--IPC stock index up 0.3% in early trade
--Markets lifted by news of European Union loans for Spain
--MXN modestly stronger vs. USD in cautious trade
By Amy Guthrie
MEXICO CITY--Mexican shares opened higher Monday, joining a
global-market celebration following Spain's weekend agreement to
seek bailout funds for its banks.
The IPC index of Mexico's most-traded shares was recently up 114
points, or 0.3%, to 37438 on volume of 16 million shares, valued at
286 million pesos ($21 million).
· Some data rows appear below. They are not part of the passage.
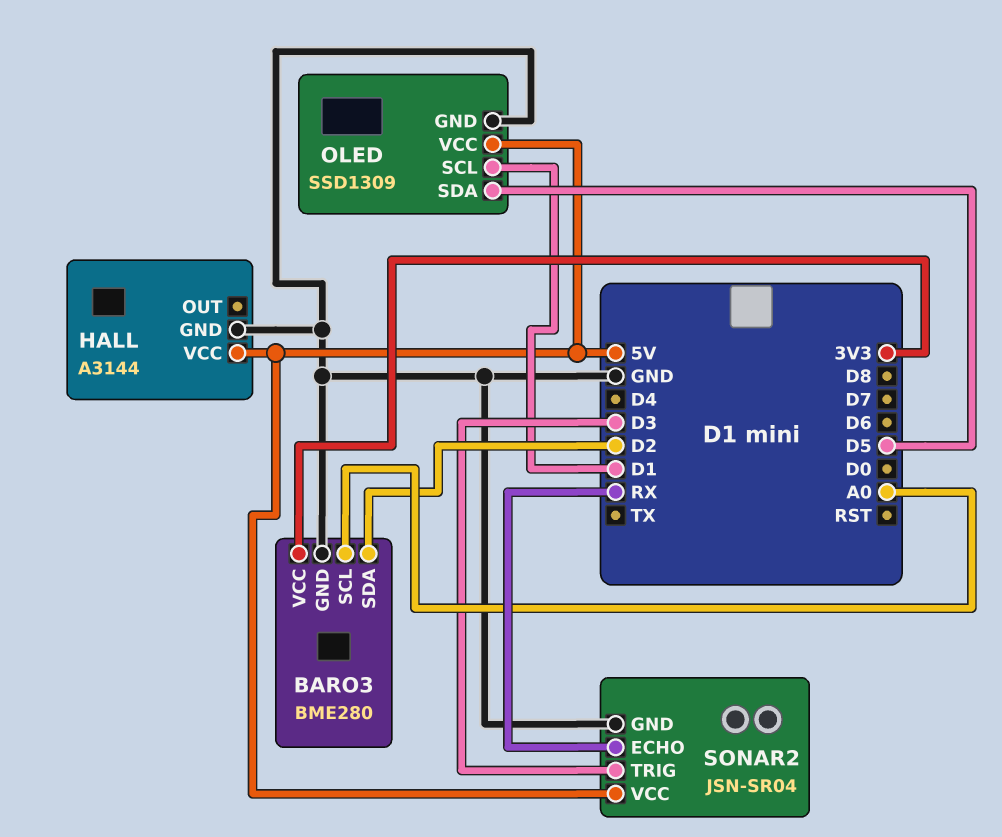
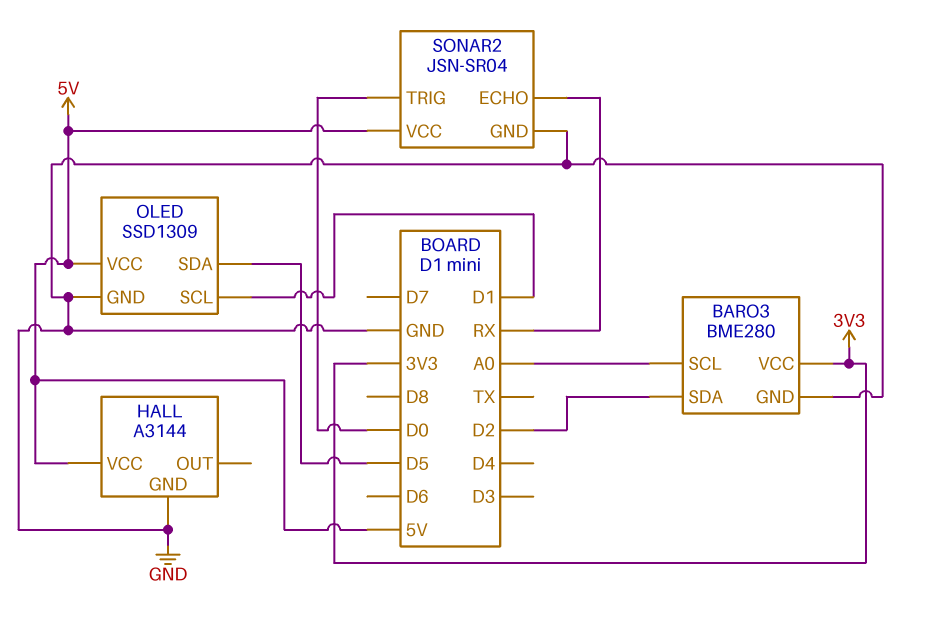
SONAR2 pin TRIG: D3 -> D0

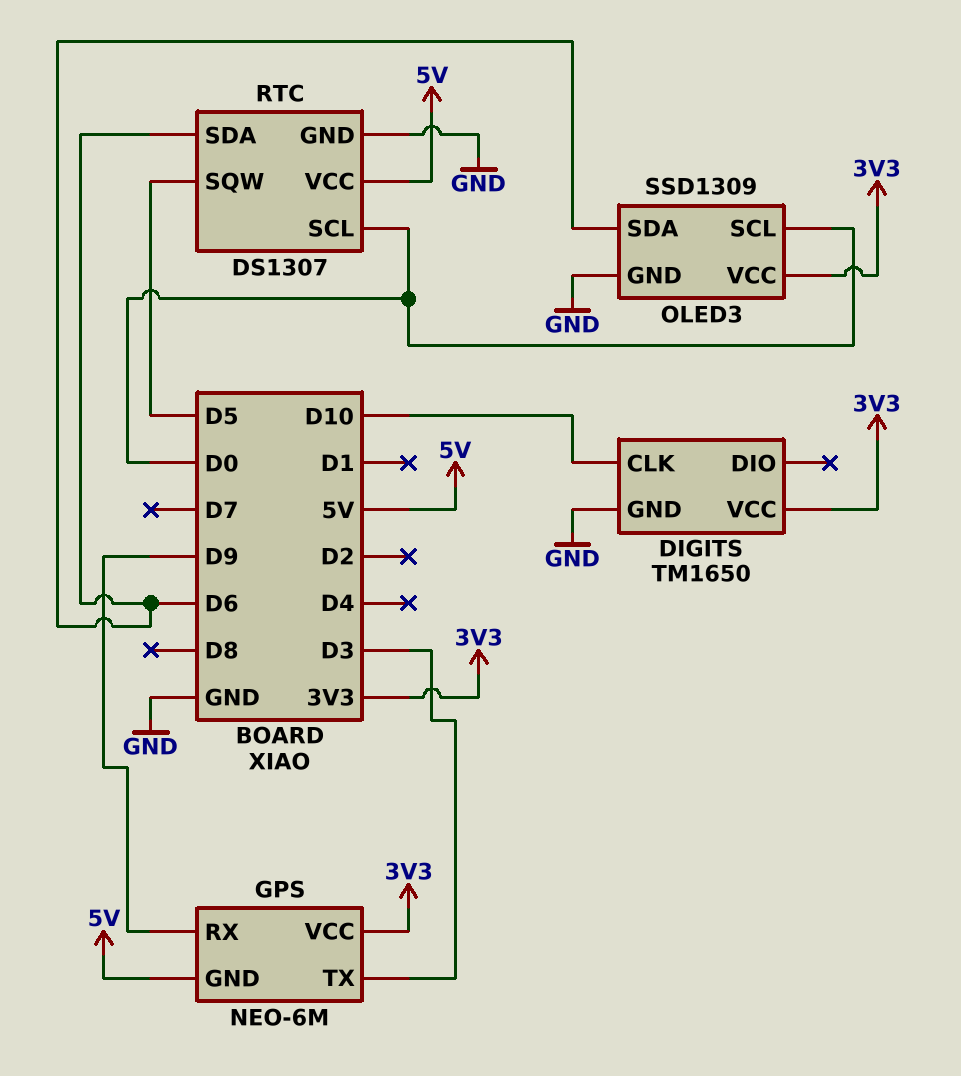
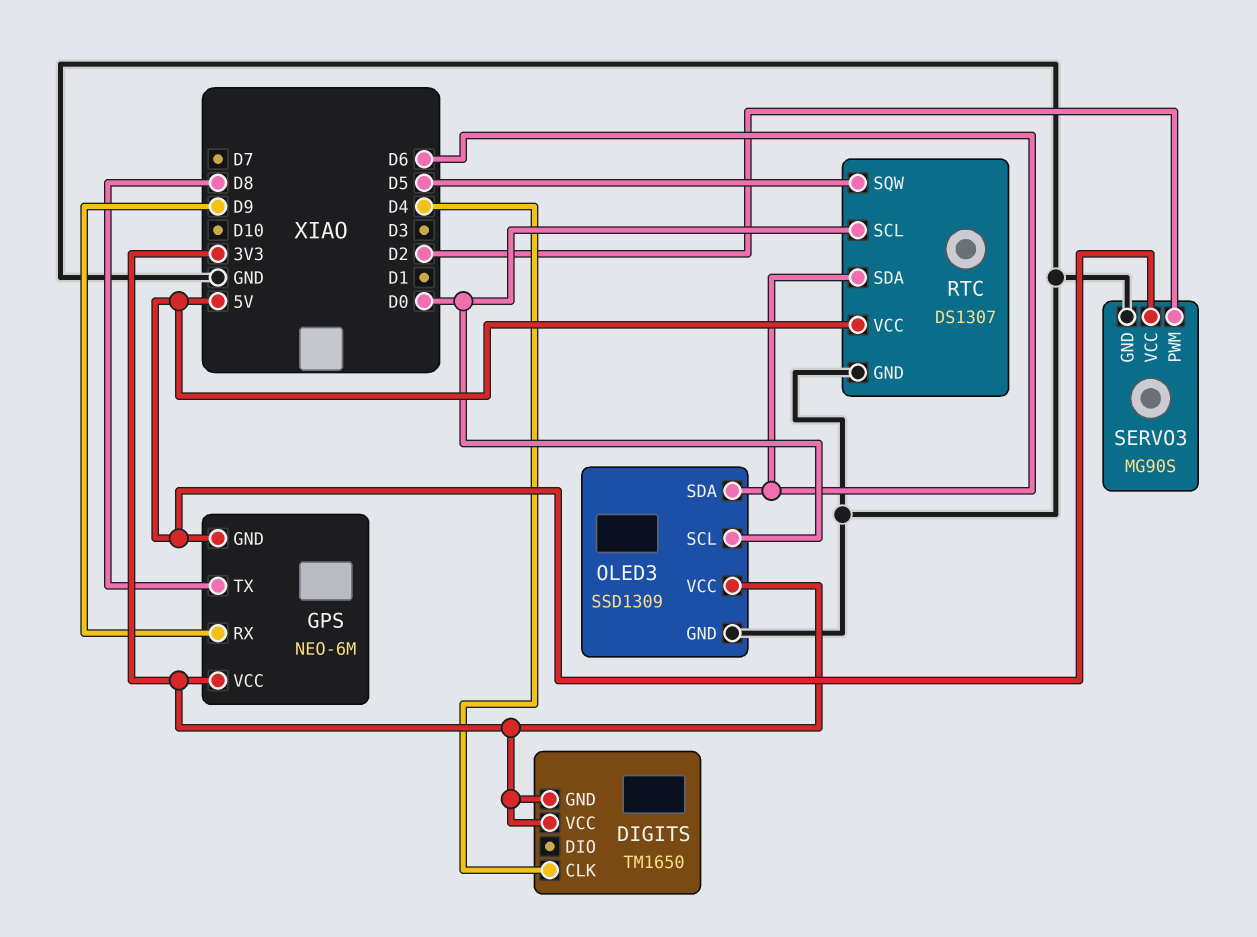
DIGITS pin CLK: D10 -> D4
DIGITS pin GND: GND -> 3V3
GPS pin TX: D3 -> D8
SERVO3: none -> MG90S
SERVO3 pin GND: none -> GND
SERVO3 pin PWM: none -> D2
SERVO3 pin VCC: none -> 5V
The peso was also modestly
stronger against the U.S. dollar, at MXN13.9275 compared with
MXN13.9385 at the close Friday.
European markets traded sharply higher after Spain agreed to an
aid package of as much as 100 billion euros ($125 billion) in loans
from the European Union to assist its banks, although stocks came
off highs as investors looked more critically at the bailout
accord.
"While it can be argued, and we will, that the amount will
likely prove insufficient...the most important thing today is that
European officials have innovated and responded," Brown Brothers
Harriman said in a note.
Mexican brokerage Banorte-Ixe warned that the relief rally
caused by news of aid for Spain may only be temporary. The
brokerage recommends light exposure to Mexican equities given
likely further headwinds from Europe and signs of slowing global
growth.
Among Mexican blue chips early Monday, wireless carrier America
Movil SAB (AMX, AMX.MX) was gaining 0.6% to MXN16.56, while cement
maker Cemex (CX, CEMEX.MX) was rising 1.5% to MXN7.69 and retailer
Wal-Mart de Mexico SAB (WMMVY, WALMEX.MX) was up 0.4% to
MXN34.95.
In local economic news, Mexican industrial output maintained a
healthy rate of growth in April, expanding 3.6% from a year earlier
with gains in manufacturing and construction offset slightly by
lower oil production.
The 3.6% increase from April 2011 was below the 4.5% median
estimate in a Dow Jones Newswires survey of eight economists, but
above the 3% year-on-year rate registered in March.